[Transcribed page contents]
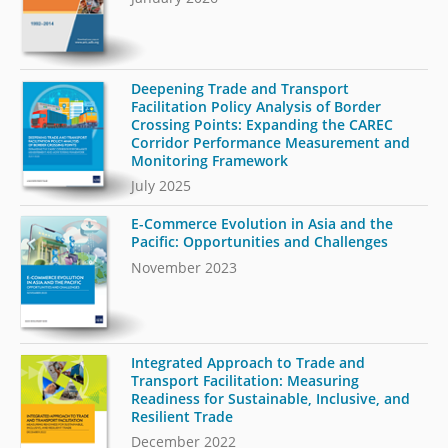
Deepening Trade and Transport
Facilitation Policy Analysis of Border
Crossing Points: Expanding the CAREC
Corridor Performance Measurement and
Monitoring Framework
July 2025
E-Commerce Evolution in Asia and the
Pacific: Opportunities and Challenges
November 2023
Integrated Approach to Trade and
Transport Facilitation: Measuring
Readiness for Sustainable, Inclusive, and
Resilient Trade
December 2022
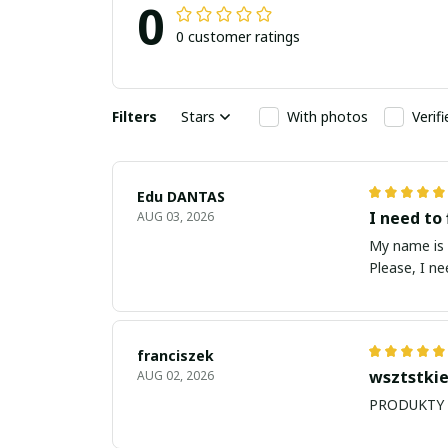
0
0 customer ratings
Filters
Stars
With photos
Verif
Edu DANTAS
I need to 
AUG 03, 2026
My name is Edu
Please, I n
franciszek
wsztstkie
AUG 02, 2026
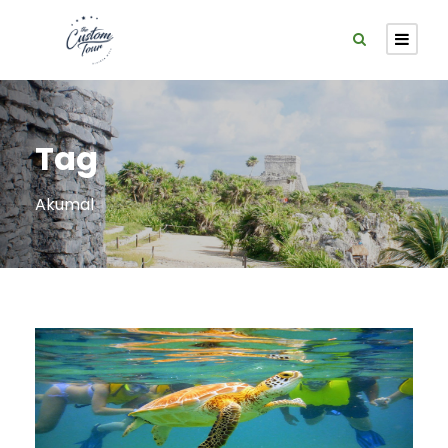
Tag
Akumal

Task objective> Each entry above is to be restated exactly, without its images.

Task answer>
Deepening Trade and Transport
Facilitation Policy Analysis of Border
Crossing Points: Expanding the CAREC
Corridor Performance Measurement and
Monitoring Framework
July 2025
E-Commerce Evolution in Asia and the
Pacific: Opportunities and Challenges
November 2023
Integrated Approach to Trade and
Transport Facilitation: Measuring
Readiness for Sustainable, Inclusive, and
Resilient Trade
December 2022
0
0 customer ratings
Filters
Stars
With photos
Verif
Edu DANTAS
I need to 
AUG 03, 2026
My name is Edu
Please, I n
franciszek
wsztstkie
AUG 02, 2026
Tag
Akumal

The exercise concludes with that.